Quarenta anos se passaram e estou estarrecida. O que aconteceu com a atriz que inspirou mulheres como aquelas da geração da minha mãe? Regina, que muro foi esse onde você bateu a cabeça de forma tão grave? Que arte é essa obcecada pelo pum do palhaço, Regina? A emancipação que você precisou conhecer e entender para viver tão convincentemente a Malu Mulher que ia lá começar de novo a cada episódio, é parte latente, pulsante e fundamental de um movimento de respeito aos gêneros, a igualdades sociais e justiça de oportunidades. Lembra, Regina, como o marido da Malu era um cretino que a humilhava? Era violento. Eu me lembro da minha mãe me tirar da sala enquanto eu brincava de boneca de papel, depois do Pedro Henrique quebrar um copo de uísque durante uma briga com a sua personagem. Palmas para a Malu que disse não à humilhação e à agressão de um opressor que queria diminui-la por causa de inseguranças próprias.
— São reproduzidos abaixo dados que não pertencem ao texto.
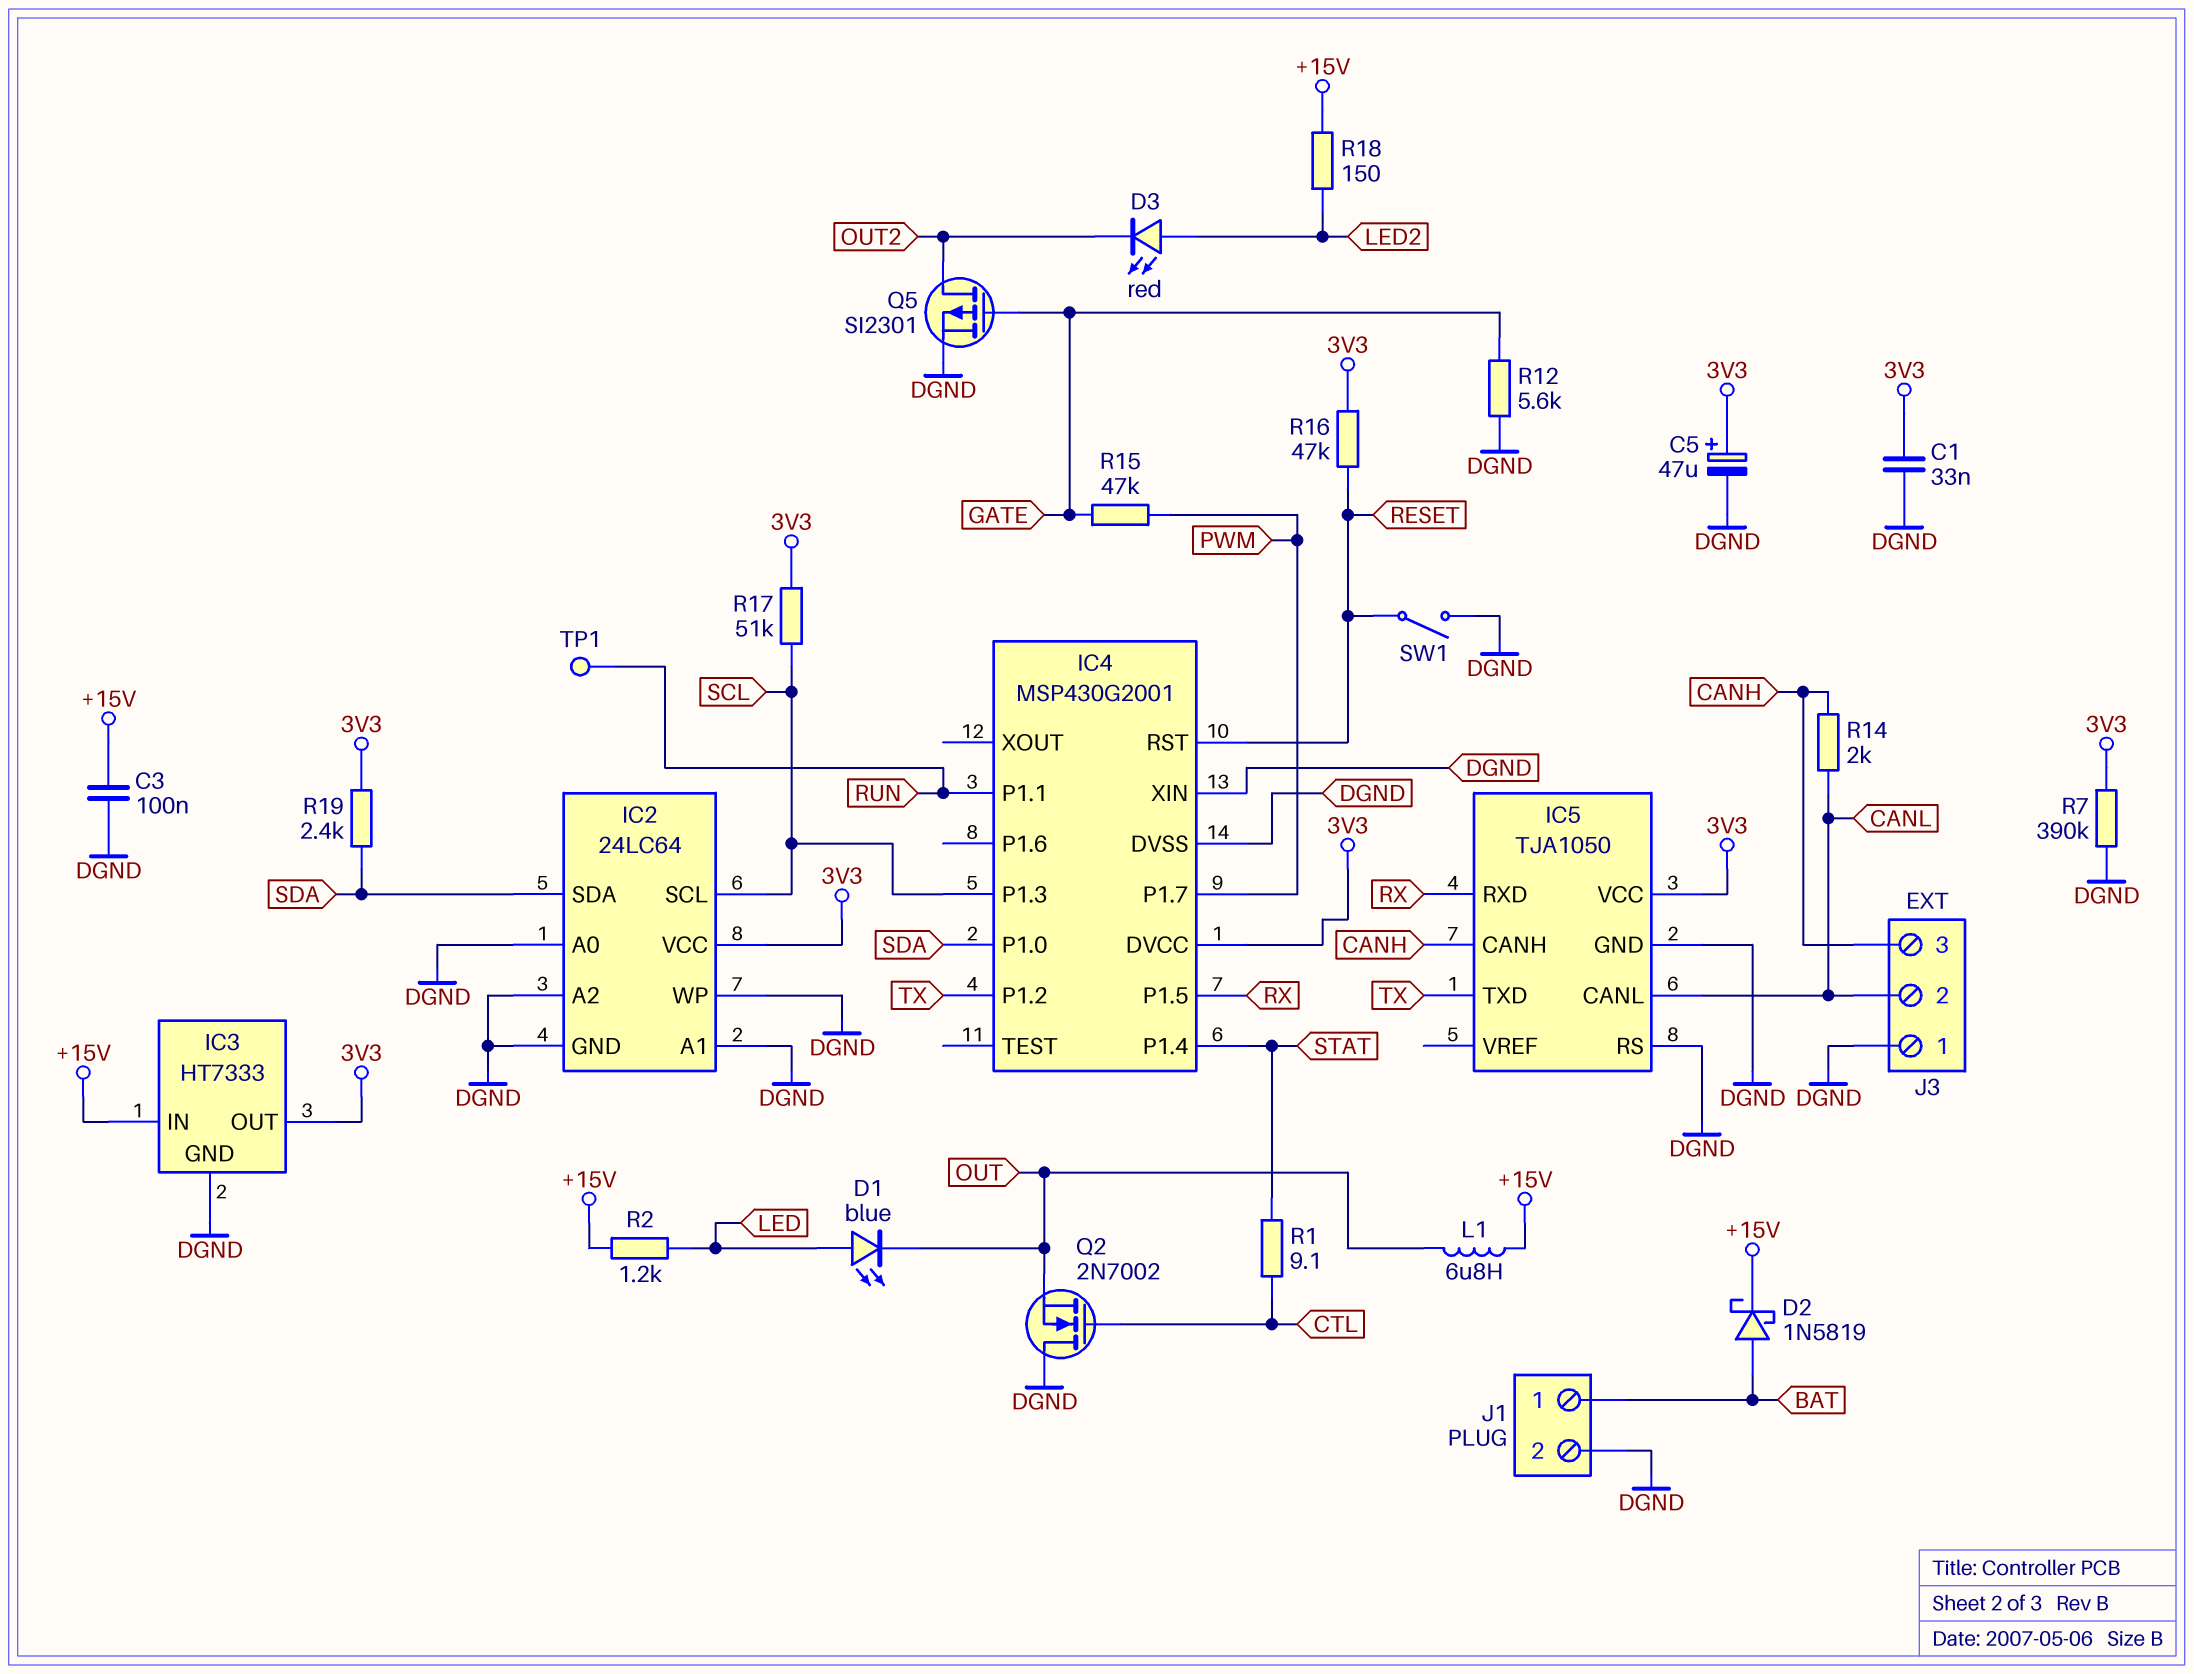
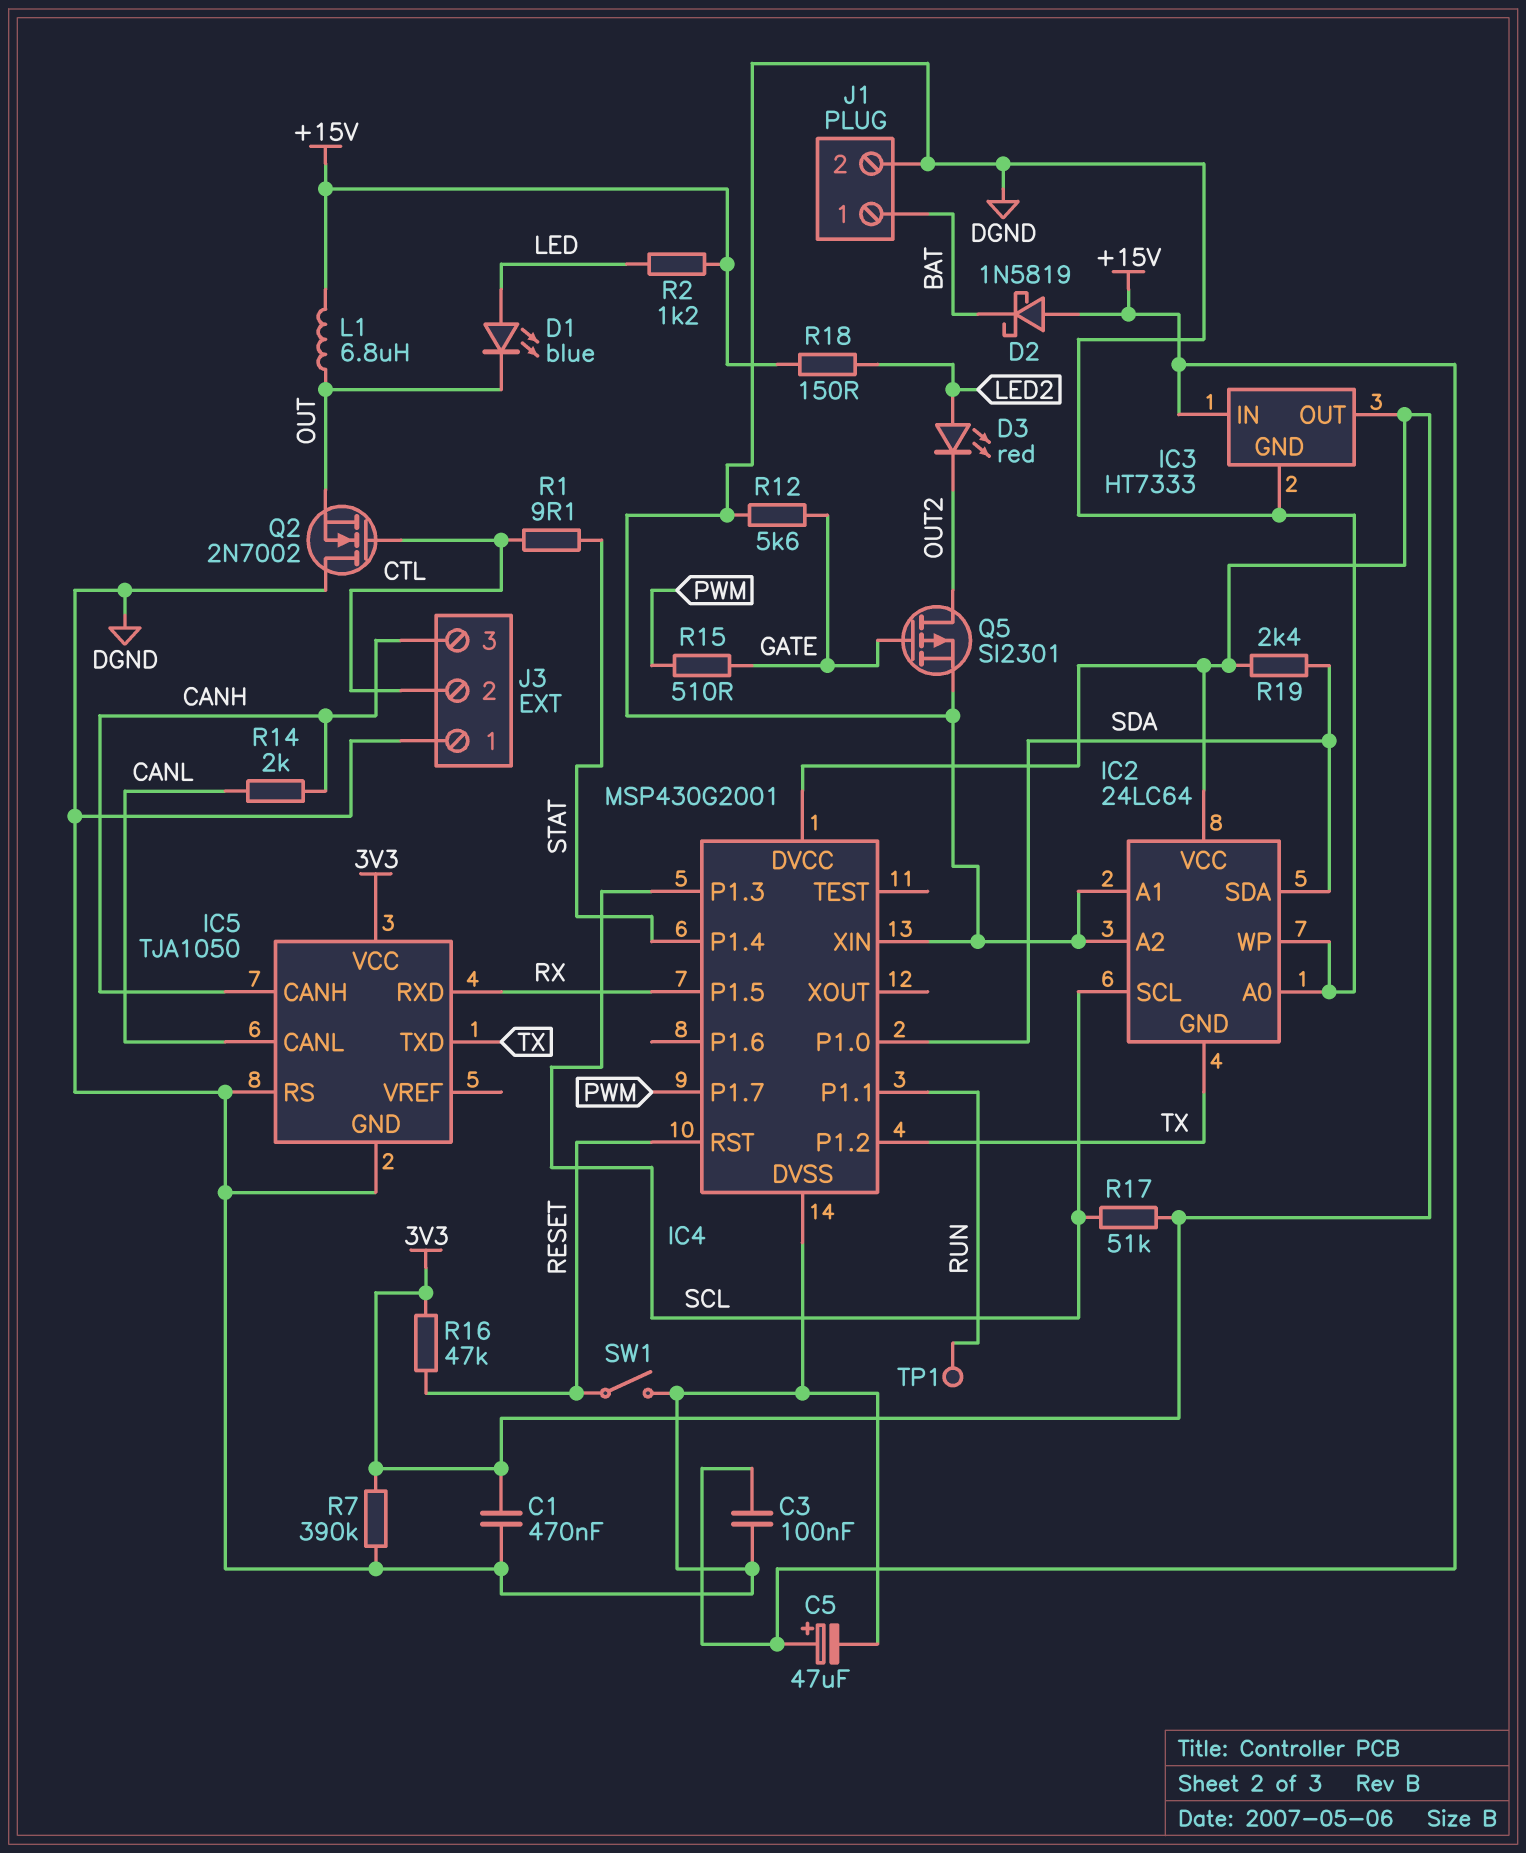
C1: 33nF (3V3, DGND) -> 470nF (3V3, DGND)
C5: 47uF (plus 3V3, minus DGND) -> 47uF (plus +15V, minus DGND)
D2: schottky 1N5819 (A BAT, K +15V) -> schottky 1N5819 (A +15V, K BAT)
IC2 pin GND: DGND -> TX
J3 pin 2: CANL -> CTL
R15: 47k (GATE, PWM) -> 510 (GATE, PWM)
Imagina, Regina, a cara de espanto da Malu Mulher ao ter que lidar com o governo atual? A Malu teria sido a primeira a fazer campanha contra a tragédia que se instalou com churrasco, jet ski e toda a cafonice lá no palácio. Como sofreu a Malu, lembra, Regina? Preconceito, injustiça, julgamentos. Mas ela era uma mulher de fibra e de caráter. Sabia que o opressor é no fundo um fraco, um verme, um sangue suga de ignorantes e tolos. Malu deu jeito de expor aquele homem ao ridículo que ele representava.
Regina, o que aconteceu com a Malu? Onde ela se escondeu? Será que ela foi calada no subterrâneo das torturas autorizadas pelos generais? Justo agora que precisamos tanto dela para lutar contra esses novos velhos opressores que querem nos diminuir como cidadãs. Regina, cadê a Malu? Se lembra do especial organizado pelo diretor da série, o Daniel Filho que reuniu Rita Lee, Maria Betânia, Gal, Marina Lima, Elis… Elis, Regina, Elis Regina! Aquela que cantou Aldir Blanc incontáveis vezes.
Regina, você soube que Aldir morreu? Seria bom avisar para a Malu. Ela vai ficar triste, vai querer expressar suas sinceras e profundas condolências.
Regina, você soube que morreram Migliaccio, Rubem Fonseca, Sérgio Sant’Anna, Marcos Vinícius Quiroga, Moraes Moreira. Você soube, Regina?
Esquece a palhaçada, Regina. Pergunta pra Malu e ela vai te lembrar que temos mais que pão de queijo, caipirinha. Temos “Resposta ao tempo”, “Agosto”, “O voo da madrugada”, “Acabou chorare”, tio Maneco, “Lição de Morandi”.
E as mortes, Regina? Se existe morte, existe vida, né? Esse pessoal da televisão fica lá desenterrando mortos e te deixando de saia justa na frente do seu fiel público. Esses jornalistas… Mas sabe, Regina, fico achando que tem morto demais em cova rasa que não foi, de fato, enterrado e por isso ainda ouvimos seus gritos de aflição. Você dorme bem, Regina? Você está certíssima: o contrário de vida é morte, não é assassinato.
E os projetos futuros, Regina, conta para gente.
Fará qual papel? De boba? Papel não, papelão, e tem sido convincente. Parabéns.

Nara Vidal

Nara Vidal

Nara Vidal é escritora. Nascida em Guarani, Zona da Mata mineira, em 1974, há quase duas décadas vive em Londres. É autora de mais de uma dezena de títulos, a maioria deles publicados em português. Dentre eles, os infanto-juvenis "Dagoberto" (Rona Editora) e "Pindorama de Sucupira" (Penninha Edições), os de contos "Lugar comum" (Passavento) e "A loucura dos outros" (Reformatório), e o romance "Sorte" (Moinhos), premiado com o terceiro lugar no Oceanos de 2019.